Successful exploitation of this vulnerability could open the door to complete system takeover by remote adversaries. A remote, authenticated attacker could run code with elevated rights on a machine with the Print Spooler service enabled.

When Microsoft released an advisory about a similar vulnerability in the Print Spooler (CVE-2021-1675), security researchers accidently released details of PrintNightmare (CVE-2021-34527). An attacker can exploit this vulnerability to take control of an affected system.

Silverfort Protection Against PrintNightmare Exploitation

Silverfort’s Unified Identity Protection can deliver full protection against such exploits with a simple risk-based authentication policy, applied to systems running the Print Spooler service. In this manner, any malicious access attempt access attempt by adversaries will trigger an MFA notification to the actual compromised user, which in practice would eliminate the possibility of leveraging this vulnerability to gain access into additional resources.

Silverfort’s solution can enforce modern secure access controls such as MFA on common access interfaces in Active Directory environment, materially increasing their resilience to identity-attacks that utilize compromised credentials to access enterprise resources.

“Silverfort’s ability to enforce modern secure access controls such as MFA on common access interfaces in Active Directory environment is a game changer,” said Yaron Kassner, Co-Founder and CTO of Silverfort. “Nearly all post-exploitation TTPs rely on the assumption that their targets lack the ability to prevent malicious authentications in real time. The PrintNightmare exploit is another great example of the security gap we’re addressing.”

Silverfort Security Guidance

 Reduce the Attack Surface

  • Scan on all machines in your environment to check where Windows Print spooler service is enabled. You can start by scanning your domain controllers with Silverfort’s free Vulnerability Assessment tool.

YOUR GOAL: Carry on the PrintNightmare text from the end of its last bullet. The items after this text aren't needed for anything here.

PROVIDED DATA:

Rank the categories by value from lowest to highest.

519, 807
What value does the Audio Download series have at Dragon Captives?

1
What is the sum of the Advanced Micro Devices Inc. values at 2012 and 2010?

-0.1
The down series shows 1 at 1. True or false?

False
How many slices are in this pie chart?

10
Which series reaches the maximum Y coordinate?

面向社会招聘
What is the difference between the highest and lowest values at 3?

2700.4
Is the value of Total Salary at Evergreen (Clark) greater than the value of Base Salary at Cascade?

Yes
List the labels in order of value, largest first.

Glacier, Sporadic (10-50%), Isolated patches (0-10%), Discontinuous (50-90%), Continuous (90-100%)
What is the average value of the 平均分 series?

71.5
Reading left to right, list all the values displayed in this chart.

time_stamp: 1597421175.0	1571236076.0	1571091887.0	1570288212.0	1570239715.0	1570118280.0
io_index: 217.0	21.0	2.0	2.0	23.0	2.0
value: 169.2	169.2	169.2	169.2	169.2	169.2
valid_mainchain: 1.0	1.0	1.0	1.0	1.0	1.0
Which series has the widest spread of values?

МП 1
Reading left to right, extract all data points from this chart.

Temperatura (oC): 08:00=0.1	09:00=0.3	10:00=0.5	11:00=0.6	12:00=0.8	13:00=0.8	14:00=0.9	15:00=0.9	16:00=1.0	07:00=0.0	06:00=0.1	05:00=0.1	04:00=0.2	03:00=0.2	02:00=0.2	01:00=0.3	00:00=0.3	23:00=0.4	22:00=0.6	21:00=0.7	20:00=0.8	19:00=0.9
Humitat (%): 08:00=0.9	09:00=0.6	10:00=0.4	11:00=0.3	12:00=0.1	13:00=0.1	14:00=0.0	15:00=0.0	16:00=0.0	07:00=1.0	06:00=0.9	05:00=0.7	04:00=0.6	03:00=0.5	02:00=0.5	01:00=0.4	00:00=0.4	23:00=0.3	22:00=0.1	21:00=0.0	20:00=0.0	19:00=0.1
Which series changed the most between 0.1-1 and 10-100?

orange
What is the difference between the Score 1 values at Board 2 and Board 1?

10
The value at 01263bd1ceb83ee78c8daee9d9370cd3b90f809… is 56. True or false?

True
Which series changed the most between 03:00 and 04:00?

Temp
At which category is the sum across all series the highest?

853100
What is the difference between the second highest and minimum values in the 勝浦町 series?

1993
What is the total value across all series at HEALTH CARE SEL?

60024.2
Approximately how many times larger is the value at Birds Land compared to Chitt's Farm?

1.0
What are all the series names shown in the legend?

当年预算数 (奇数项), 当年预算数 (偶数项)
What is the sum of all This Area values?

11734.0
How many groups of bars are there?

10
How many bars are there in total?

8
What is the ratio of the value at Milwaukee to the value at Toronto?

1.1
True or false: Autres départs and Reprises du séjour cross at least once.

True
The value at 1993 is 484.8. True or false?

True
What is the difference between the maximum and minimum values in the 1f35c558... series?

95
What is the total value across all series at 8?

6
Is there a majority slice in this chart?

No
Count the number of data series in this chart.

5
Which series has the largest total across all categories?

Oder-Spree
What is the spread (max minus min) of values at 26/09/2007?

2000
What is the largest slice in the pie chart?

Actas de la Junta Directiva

RESULT FOR THIS EXERCISE:
  • Disable the Windows Print spooler service in Domain Controllers and other systems that do not print.
  • Disable inbound remote printing from computers that do print, but are not accessed remotely for printing.
  • Reduce membership as much as possible to the groups indicated in Microsoft’s guidance (see the Mitigations Section).
  • Disable inbound remote connections in all machines accept printing servers.

Create a Risk-Based Policy

Assign a risk-based access policy that enforces MFA on any NTLM connection to machines where Windows Print spooler service is enabled. After you follow the guidance above, this should be limited to printing servers. Create a policy for any user with risk score ‘Medium’ and above. The published exploits of PrintNightmare use a pass-the-hash attack on NTLM for connections, so this policy would block high-risk access by any attacker attempting to exploit the vulnerability to access target resources.

This is what the policy would look like:

In the Advanced Settings, configure the policy to require MFA every 12 hours:

To defend against alterations of these exploits, you can also create a policy for CIFS Kerberos tickets.